Rethinking Biofilms in Chronic Wound Care: Complexity, Misconceptions, and Clinical Pearls from SAWC Spring 2025
In a thought-provoking and myth-busting session at the Symposium on Advanced Wound Care (SAWC) Spring | Wound Healing Society (WHS) meeting, Lindsay Kalan, PhD, Associate Professor at the Infectious Disease Institute, McMaster University, challenged longstanding assumptions about biofilms in chronic wounds. Titled “Biofilms: What's True, What's Not”, the presentation provided an evidence-based reexamination of how clinicians should view, detect, and manage biofilms in clinical practice.
Biofilms: Not What We Think
Dr Kalan opened by urging clinicians to rethink their mental image of biofilms, which are often depicted as structured, mushroom-like colonies based on lab-grown Pseudomonas aeruginosa in petri dishes. “A petri dish is not human skin, it is not tissue, it is not in the environment,” she emphasized. In the real-world wound environment, biofilms are far less defined, highly heterogeneous, and frequently polymicrobial.
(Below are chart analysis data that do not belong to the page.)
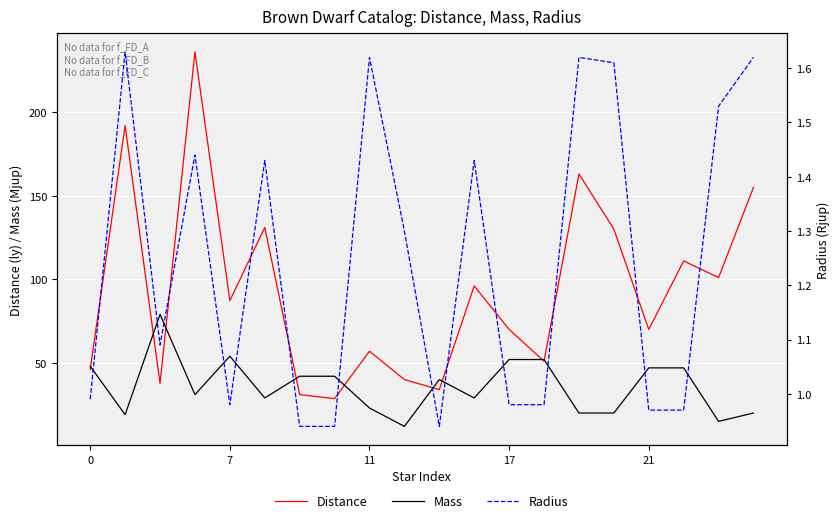

What is the minimum value for Distance?

28.6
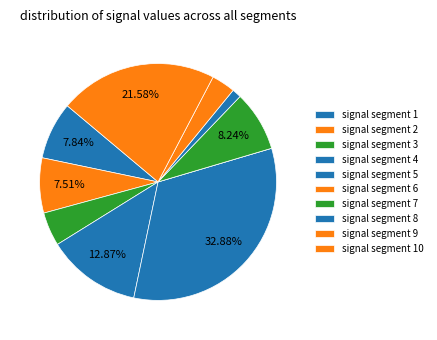

Combined, do signal segment 8 and signal segment 10 account for over 50%?

No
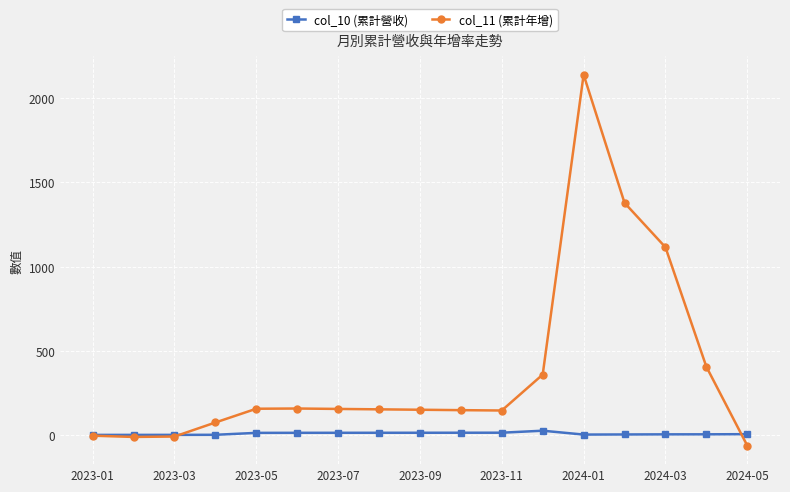

What is the maximum value for col_11 (累計年增)?

2139.2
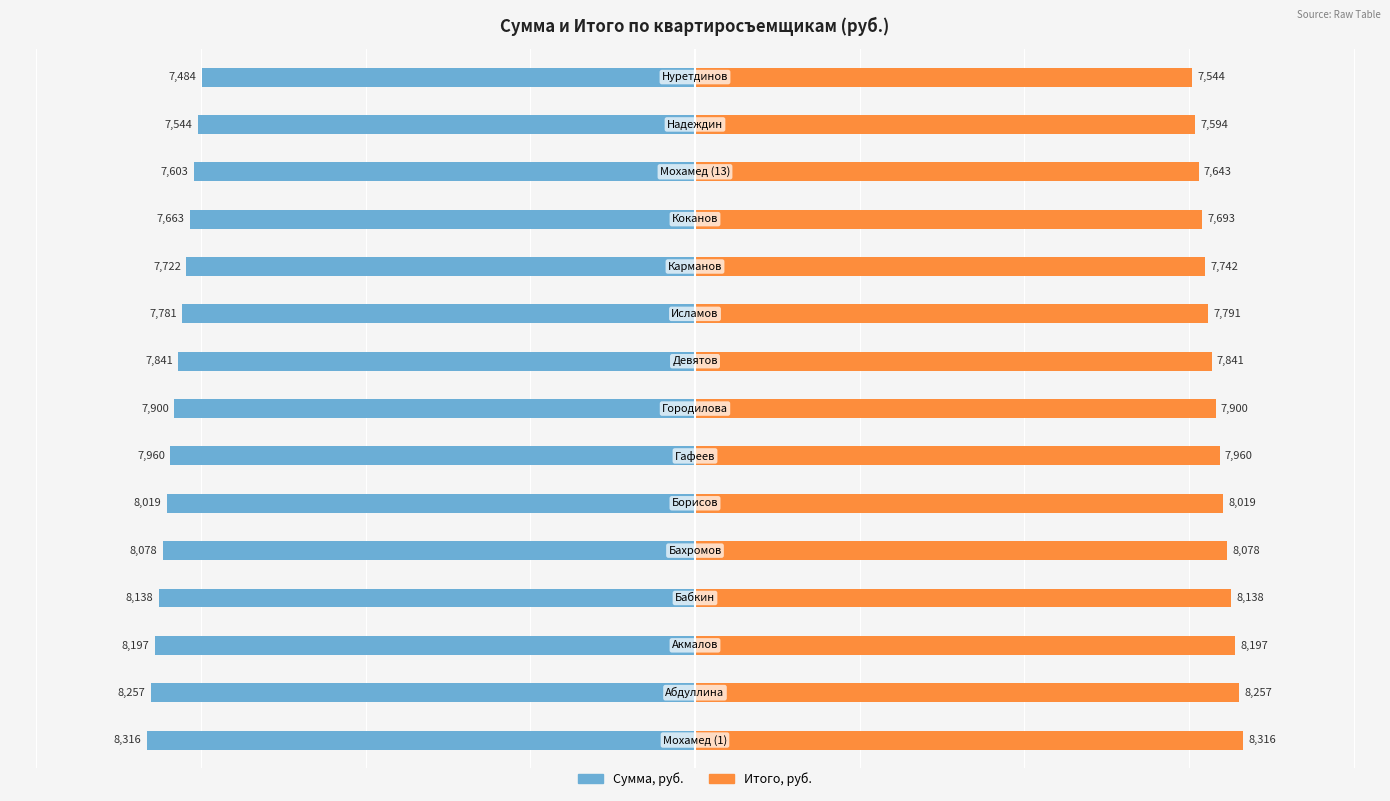

Read the Итого, руб. value at 1.

8256.6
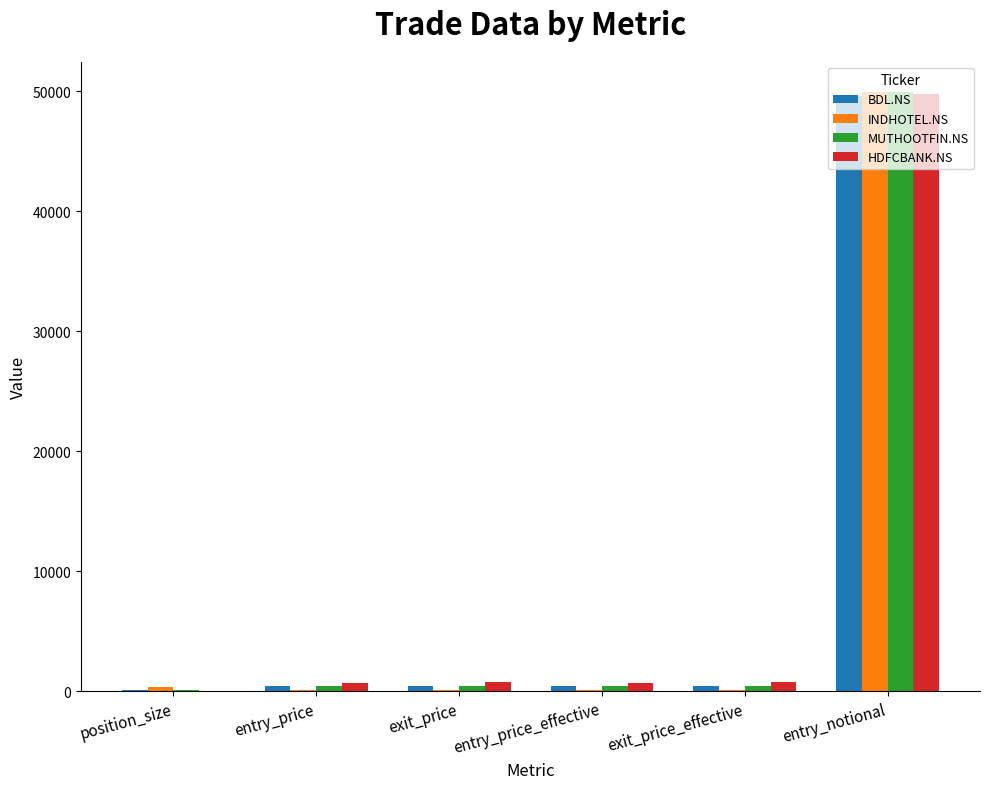

True or false: MUTHOOTFIN.NS has a value of 416.1 at entry_price_effective.

True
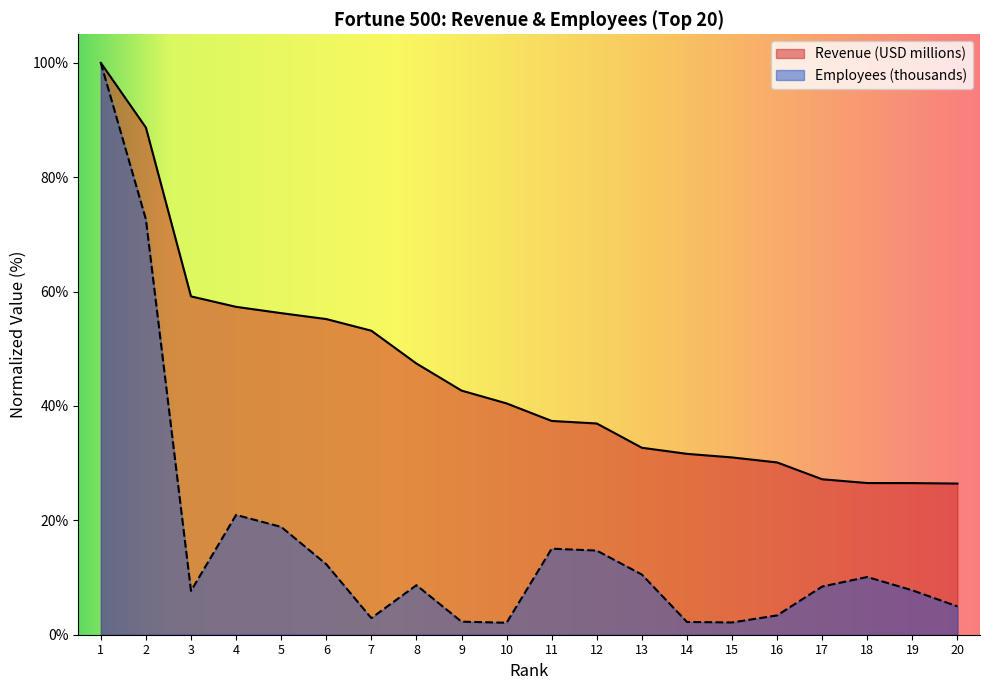

At how many categories does at least one series exceed 10?

20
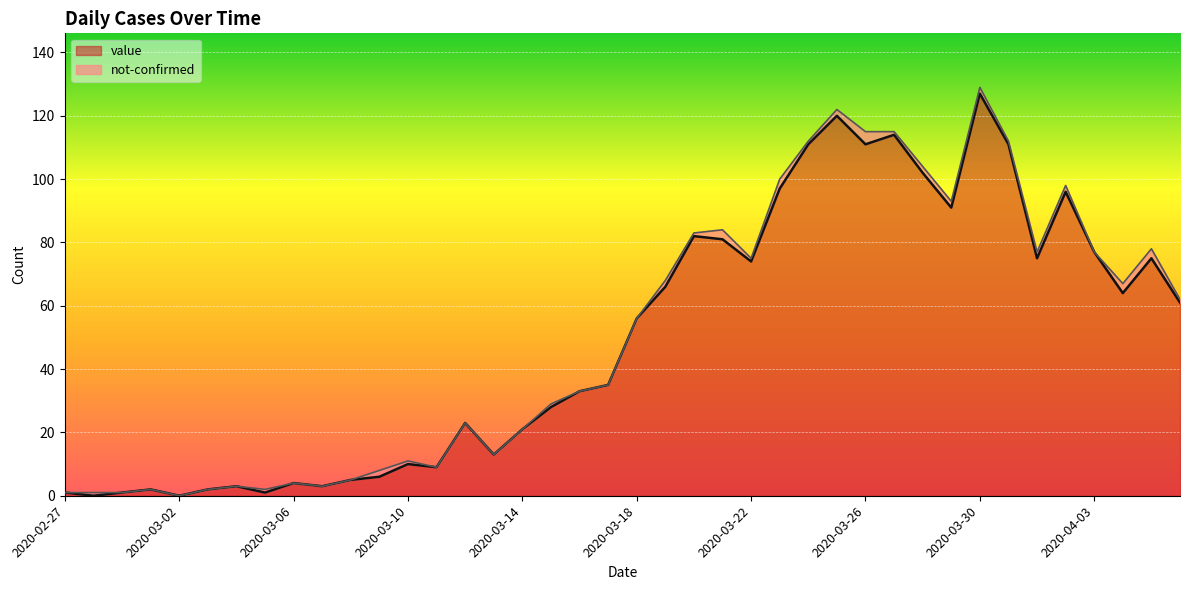

What is the change in value from 2020-03-04 to 2020-03-20?

+79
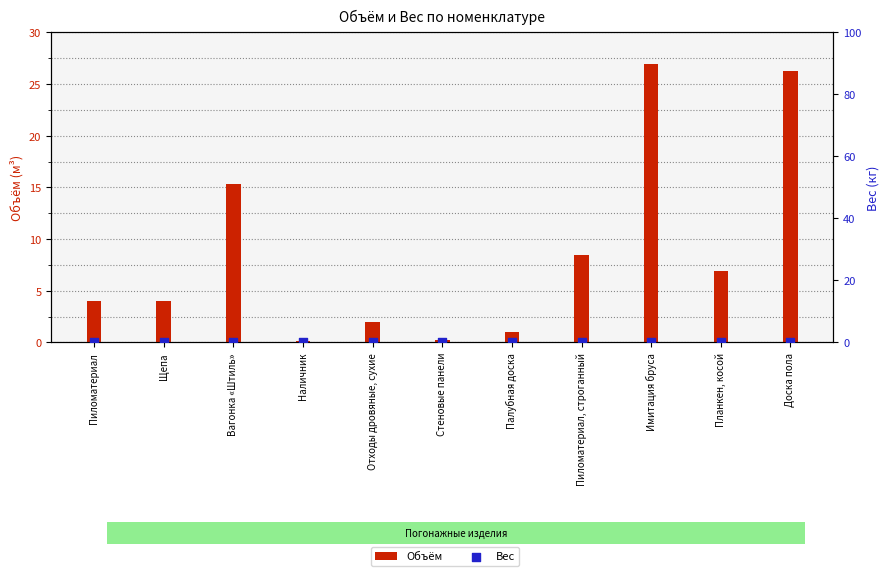

Which series contains the highest Y value?

Объём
Are All Chronic Wounds Biofilm-Rich?
One of the most consequential takeaways from Dr Kalan’s research is that while nearly all chronic wounds are colonized by microbes, not all contain visible or structurally consistent biofilms. “Only 30% of the samples we analyzed actually had visible microbial aggregates,” she said, referring to detailed microscopy and molecular analyses of slough and wound tissue. Yet, bioburden remained universally high across samples, highlighting the inadequacy of current detection methods.
Debunking the Slough Myth
Clinicians often associate slough with biofilms, but Dr Kalan decisively debunked the notion that slough is predominantly composed of biofilm. “It’s a myth based on the evidence we currently have,” she stated. Her lab’s findings demonstrated that slough is highly variable and often contains complex material beyond microbial content, making visual assessment unreliable for diagnosing biofilm presence or predicting wound healing outcomes.
Mixed-Species Infections: A Complicating Factor
Kalan emphasized that microbial diversity in wounds adds further complexity. Mixed-species infections elicit different immune responses compared to single-species infections. In a striking example, human neutrophils exhibited increased cell death when exposed to co-cultures of Candida albicans and Citrobacter freundii versus either organism alone. “Their immune cells are reacting differently to the mixed species,” she explained, implying that this could contribute to the chronic inflammation often observed in nonhealing wounds.
Hidden Reservoirs and Recolonization
In ex vivo human skin models, Kalan’s team discovered that Pseudomonas bacteria could burrow deep into wound tissue, effectively evading topical antiseptics and recolonizing the wound surface after cleaning. “This is now a reservoir for them to reseed the wound bed once it's cleaned,” she warned, underscoring the limitations of conventional cleansing and debridement strategies.
Clinical Pearls for Practice
In closing, Dr Kalan offered 3 pivotal insights for wound care clinicians:
- Wounds are highly polymicrobial, regardless of healing status.
- Bioburden alone is not predictive of healing; microbial interactions and microenvironmental conditions must be considered.
- Biofilms are difficult to detect, and their absence by microscopy does not imply clinical irrelevance.
“This doesn’t mean we abandon good wound bed preparation,” she concluded. “But we must acknowledge that not everything is as we think. There’s still a lot we need to learn.”
Dr Kalan’s session called for a paradigm shift in biofilm research and clinical management, urging a more nuanced and evidence-based approach to wound microbiology.